Scandale financier - Au tour du «banquier aux 100 millions de livres» de démissionner

Jusqu’à hier, Bob Diamond dirigeait la banque Barclays, mais le scandale des taux d’intérêt aura eu raison de lui.
Photo: Agence France-Presse (photo) Carl Court Jusqu’à hier, Bob Diamond dirigeait la banque Barclays, mais le scandale des taux d’intérêt aura eu raison de lui.

Le scandale des manipulations du taux Libor par la banque britannique Barclays a provoqué hier deux nouvelles démissions à son sommet : le directeur général Bob Diamond, qui était devenu le symbole honni des dérives de la City, suivi quelques heures plus tard par le directeur des opérations, Jerry del Missier.

« La pression extérieure sur Barclays a atteint un niveau qui risquait de porter atteinte à l’entreprise et je ne pouvaispas laisser cela arriver », a déclaré M. Diamond dans un communiqué pour expliquer son départ-surprise avec effet immédiat. « Je suis très déçu parce que les événements de la semaine dernière donnent une image de Barclays et de ses employés qui ne pourrait pas être plus éloignée de la réalité », a-t-il ajouté.


Dans l’après-midi, c’est le départ avec effet immédiat de M. del Missier qui était annoncé. Il était directeur des opérations, l’une des plus hautes fonctions de la banque, depuis juin seulement.


Barclays avait annoncé mercredi dernier qu’elle allait payer au total l’équivalent de 290 millions de livres - soit environ 463 millions $CAN - pour mettre fin aux enquêtes des régulateurs britannique et américain dans cette affaire. Les taux interbancaires définissent le prix auquel les banques se prêtent de l’argent mais aussi indirectement celui des crédits aux ménages et aux entreprises.


Le président du conseil d’administration de Barclays, Marcus Agius, avait déjà annoncé sa démission lundi pour tenter d’atténuer le scandale, qui enflammait l’opinion et la classe politique britanniques. Mais M. Agius reste président pour l’instant et a désormais pour mission de trouver un nouveau directeur général et d’assurer l’intérim en attendant, a précisé Barclays hier.


Le gouvernement a salué le changement de direction générale à la tête de la banque privée. « C’est la bonne décision pour Barclays et pour le pays », a commenté le ministre des Finances, George Osborne. « J’espère que c’est le premier pas vers une culture de la responsabilité dans le secteur bancaire britannique », a-t-il ajouté sur la radio BBC. M. Diamond, qui est convoqué cet après-midi devant des parlementaires britanniques pour s’expliquer, était sous une pression croissante et le chef de l’opposition travailliste, Ed Miliband, avait même clairement appelé à son départ.

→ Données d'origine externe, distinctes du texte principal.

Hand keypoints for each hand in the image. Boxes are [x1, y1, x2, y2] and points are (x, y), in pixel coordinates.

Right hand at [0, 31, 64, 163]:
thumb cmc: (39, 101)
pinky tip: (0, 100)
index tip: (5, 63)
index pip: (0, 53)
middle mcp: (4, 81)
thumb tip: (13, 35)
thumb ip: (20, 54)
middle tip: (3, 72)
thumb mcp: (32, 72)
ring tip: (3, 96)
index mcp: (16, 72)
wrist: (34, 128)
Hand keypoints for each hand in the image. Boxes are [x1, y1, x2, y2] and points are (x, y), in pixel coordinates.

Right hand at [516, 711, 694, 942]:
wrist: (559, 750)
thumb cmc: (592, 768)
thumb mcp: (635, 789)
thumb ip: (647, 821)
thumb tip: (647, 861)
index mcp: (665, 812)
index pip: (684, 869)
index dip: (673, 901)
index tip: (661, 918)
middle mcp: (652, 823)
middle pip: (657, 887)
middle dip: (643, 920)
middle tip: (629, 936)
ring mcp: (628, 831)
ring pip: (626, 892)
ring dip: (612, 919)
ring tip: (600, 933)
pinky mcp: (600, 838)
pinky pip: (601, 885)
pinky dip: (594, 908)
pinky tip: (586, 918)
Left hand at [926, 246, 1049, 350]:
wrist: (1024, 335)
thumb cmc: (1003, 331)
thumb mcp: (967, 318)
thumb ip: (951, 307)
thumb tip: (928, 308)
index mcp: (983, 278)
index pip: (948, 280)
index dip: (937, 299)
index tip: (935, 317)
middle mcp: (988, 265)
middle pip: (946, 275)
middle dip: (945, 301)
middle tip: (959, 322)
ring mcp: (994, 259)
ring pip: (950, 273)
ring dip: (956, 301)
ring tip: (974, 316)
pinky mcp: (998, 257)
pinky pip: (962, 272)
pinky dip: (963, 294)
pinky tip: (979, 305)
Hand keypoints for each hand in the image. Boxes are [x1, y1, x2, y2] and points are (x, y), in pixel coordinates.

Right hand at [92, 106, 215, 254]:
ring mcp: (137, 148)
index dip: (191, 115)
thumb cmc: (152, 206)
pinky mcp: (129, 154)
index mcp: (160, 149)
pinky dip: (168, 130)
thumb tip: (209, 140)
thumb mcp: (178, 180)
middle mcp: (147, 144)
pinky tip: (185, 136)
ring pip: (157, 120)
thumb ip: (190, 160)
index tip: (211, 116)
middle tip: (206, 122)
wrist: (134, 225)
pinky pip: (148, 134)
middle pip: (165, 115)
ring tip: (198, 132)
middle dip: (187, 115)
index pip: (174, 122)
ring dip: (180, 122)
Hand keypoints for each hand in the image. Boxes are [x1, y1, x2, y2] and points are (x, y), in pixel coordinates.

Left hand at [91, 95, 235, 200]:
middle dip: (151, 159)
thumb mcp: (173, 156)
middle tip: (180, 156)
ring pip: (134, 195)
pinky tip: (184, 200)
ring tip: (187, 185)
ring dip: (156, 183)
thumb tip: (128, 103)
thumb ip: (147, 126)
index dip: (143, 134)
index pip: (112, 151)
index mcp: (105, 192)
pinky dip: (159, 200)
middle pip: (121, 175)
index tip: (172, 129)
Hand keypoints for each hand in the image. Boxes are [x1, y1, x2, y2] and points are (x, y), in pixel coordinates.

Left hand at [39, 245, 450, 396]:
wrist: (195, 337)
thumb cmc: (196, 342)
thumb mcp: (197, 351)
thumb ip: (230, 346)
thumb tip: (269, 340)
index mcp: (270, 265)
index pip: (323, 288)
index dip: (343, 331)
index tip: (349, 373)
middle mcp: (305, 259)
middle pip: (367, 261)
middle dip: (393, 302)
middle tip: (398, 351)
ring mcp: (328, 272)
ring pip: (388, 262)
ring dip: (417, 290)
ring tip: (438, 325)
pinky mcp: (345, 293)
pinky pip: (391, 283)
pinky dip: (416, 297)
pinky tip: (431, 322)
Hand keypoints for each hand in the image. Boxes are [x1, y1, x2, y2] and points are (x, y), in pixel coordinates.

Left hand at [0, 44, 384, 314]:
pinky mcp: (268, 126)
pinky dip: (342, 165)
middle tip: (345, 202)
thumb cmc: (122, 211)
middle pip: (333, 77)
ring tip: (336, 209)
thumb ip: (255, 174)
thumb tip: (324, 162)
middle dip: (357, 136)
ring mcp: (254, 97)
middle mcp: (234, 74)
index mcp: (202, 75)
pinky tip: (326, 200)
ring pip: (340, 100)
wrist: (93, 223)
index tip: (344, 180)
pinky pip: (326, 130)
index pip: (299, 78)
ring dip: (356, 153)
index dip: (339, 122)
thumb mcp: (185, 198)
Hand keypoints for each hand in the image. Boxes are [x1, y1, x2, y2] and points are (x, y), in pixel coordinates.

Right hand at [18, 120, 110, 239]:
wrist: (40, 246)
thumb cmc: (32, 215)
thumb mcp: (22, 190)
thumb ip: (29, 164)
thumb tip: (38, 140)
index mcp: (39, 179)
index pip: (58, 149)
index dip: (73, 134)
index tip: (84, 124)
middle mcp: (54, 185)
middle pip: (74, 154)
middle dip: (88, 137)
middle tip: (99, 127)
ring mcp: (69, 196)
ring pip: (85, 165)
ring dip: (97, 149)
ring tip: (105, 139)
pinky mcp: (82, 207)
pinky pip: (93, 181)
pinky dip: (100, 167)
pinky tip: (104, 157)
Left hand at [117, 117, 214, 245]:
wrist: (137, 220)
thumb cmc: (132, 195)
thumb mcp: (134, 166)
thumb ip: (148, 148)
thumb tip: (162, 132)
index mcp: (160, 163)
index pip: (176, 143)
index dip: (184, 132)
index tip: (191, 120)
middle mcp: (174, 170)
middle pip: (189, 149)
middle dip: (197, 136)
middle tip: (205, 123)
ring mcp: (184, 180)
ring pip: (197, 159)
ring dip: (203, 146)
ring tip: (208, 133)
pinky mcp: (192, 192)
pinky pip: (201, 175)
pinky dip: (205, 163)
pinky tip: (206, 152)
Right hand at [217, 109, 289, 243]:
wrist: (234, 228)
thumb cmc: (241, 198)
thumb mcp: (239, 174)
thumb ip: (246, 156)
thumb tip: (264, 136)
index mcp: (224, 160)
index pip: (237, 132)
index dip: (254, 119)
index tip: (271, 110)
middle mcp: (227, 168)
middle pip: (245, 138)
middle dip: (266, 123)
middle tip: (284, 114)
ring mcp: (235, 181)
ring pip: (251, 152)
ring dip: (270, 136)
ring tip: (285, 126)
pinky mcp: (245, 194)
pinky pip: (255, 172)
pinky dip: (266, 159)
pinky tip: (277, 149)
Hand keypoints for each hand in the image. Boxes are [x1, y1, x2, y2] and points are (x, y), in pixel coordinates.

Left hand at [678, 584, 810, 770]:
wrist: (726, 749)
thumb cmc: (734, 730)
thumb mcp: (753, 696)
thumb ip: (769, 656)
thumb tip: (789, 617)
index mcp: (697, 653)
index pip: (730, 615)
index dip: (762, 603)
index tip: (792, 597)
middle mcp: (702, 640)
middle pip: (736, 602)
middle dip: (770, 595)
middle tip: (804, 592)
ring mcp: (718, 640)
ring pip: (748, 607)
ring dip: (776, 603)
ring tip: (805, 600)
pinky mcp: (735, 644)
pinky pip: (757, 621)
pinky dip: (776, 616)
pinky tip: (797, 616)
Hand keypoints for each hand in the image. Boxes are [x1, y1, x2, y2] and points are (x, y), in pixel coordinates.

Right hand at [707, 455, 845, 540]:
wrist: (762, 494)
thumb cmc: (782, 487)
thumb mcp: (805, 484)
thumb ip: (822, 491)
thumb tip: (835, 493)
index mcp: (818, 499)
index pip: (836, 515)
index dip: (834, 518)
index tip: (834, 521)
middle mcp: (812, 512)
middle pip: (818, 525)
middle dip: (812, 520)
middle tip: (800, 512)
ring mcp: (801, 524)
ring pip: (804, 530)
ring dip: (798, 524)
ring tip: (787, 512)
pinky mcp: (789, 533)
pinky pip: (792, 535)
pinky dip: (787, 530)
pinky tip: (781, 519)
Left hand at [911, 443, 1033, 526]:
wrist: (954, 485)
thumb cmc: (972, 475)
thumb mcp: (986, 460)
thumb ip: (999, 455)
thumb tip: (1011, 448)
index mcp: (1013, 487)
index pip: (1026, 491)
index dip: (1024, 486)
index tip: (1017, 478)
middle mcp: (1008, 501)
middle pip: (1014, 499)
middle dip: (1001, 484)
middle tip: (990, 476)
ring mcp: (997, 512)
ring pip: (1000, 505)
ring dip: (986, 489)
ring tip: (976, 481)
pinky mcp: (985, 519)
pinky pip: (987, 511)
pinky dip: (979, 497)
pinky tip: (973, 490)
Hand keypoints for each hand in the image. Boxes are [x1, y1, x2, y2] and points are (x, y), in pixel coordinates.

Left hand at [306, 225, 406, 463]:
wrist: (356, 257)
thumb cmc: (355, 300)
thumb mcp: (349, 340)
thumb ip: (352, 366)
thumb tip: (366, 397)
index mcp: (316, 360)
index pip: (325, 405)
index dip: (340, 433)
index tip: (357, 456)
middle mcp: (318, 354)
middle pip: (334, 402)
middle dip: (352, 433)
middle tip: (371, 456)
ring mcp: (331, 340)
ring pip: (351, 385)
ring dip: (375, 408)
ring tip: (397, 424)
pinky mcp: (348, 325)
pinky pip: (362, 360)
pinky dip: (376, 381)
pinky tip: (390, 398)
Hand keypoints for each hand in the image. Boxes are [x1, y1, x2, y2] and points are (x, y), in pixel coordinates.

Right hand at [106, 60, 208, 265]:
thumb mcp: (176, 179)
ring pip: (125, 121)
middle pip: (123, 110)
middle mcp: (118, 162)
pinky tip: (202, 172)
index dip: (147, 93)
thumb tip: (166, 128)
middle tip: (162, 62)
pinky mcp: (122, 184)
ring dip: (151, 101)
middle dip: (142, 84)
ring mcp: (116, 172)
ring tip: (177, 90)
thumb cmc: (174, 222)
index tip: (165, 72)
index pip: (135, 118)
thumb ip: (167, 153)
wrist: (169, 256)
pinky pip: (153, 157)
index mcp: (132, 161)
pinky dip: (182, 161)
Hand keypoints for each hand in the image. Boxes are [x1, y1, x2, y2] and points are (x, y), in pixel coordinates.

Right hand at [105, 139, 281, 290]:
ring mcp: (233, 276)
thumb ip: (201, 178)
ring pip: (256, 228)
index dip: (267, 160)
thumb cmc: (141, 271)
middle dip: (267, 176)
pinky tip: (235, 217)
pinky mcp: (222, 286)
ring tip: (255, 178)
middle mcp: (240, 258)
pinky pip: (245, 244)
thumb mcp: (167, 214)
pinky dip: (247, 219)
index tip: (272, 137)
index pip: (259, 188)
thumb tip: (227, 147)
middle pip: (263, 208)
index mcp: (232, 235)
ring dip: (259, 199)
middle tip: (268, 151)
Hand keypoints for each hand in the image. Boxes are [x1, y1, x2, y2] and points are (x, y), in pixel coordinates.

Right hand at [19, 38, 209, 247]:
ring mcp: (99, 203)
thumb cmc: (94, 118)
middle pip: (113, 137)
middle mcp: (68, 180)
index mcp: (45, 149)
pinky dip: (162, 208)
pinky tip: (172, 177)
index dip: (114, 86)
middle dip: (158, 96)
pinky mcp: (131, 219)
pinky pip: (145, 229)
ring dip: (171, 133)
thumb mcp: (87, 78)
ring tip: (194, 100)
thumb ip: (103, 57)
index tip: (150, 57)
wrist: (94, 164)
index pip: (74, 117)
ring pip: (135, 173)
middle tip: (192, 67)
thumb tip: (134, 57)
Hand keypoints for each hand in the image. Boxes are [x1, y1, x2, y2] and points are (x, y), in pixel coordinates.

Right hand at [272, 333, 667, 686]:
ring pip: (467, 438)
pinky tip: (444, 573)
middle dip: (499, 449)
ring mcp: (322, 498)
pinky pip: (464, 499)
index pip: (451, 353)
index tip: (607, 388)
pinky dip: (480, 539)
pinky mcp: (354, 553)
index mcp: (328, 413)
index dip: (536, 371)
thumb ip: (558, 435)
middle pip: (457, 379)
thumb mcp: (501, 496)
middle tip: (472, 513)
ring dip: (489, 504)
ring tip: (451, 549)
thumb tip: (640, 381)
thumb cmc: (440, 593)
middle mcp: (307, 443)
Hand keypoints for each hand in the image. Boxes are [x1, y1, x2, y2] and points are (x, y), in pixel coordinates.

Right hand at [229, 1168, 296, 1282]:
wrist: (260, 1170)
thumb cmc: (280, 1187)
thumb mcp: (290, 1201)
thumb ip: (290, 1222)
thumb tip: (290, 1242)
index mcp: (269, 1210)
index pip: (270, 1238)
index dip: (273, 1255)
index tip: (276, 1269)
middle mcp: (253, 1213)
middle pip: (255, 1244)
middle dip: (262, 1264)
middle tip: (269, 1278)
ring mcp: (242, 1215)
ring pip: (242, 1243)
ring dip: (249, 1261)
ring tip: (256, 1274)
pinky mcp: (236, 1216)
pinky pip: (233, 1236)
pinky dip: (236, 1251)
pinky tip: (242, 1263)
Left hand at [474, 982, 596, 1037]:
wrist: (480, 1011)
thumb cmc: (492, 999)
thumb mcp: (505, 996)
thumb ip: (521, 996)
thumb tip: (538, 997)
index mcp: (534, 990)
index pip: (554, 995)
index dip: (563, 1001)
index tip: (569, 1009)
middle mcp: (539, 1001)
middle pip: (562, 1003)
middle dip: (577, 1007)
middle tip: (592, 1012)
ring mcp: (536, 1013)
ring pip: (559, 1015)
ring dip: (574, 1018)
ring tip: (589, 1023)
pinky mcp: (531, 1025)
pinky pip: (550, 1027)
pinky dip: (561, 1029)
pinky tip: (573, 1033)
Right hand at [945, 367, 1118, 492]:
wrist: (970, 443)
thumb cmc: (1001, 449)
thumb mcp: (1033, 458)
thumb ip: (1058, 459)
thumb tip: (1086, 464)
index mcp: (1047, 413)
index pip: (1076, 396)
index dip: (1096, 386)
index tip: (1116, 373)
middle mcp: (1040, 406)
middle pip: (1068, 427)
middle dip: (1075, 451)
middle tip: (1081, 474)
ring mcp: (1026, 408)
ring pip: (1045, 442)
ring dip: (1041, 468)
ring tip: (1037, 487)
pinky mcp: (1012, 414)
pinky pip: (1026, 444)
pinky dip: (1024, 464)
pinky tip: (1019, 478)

Après avoir rejoint Barclays en 1996, Bob Diamond était devenu le responsable de son activité de banque d’investissement à l’époque des manipulations de taux, ce qui rendait sa position inconfortable. M. del Missier était coprésident de l’activité de banque d’investissements Barclays Capital entre 2005 et 2008, lorsqu’une partie des faits se sont produits.


M. Diamond, surnommé « le banquier aux 100 millions de livres » pour ses rémunérations faramineuses, était devenu l’incarnation des excès et de l’arrogance de la finance dans un pays par ailleurs confronté à la récession et au chômage.


Le scandale n’est cependant pas clos pour autant, alors que des enquêtes ont été ouvertes sur plusieurs continents pour des tentatives de manipulation des taux britannique Libor et européen Euribor. D’autres banques, comme la Royal Bank of Scotland (RBS), sont incriminées dans cette affaire. En plus du volet réglementaire, les autorités britanniques envisagent également des poursuites pénales contre les banquiers concernés. Par ailleurs, le premier ministre britannique, David Cameron, a annoncé lundi le lancement d’une commission d’enquête parlementaire chargée de faire la lumière sur ce sujet.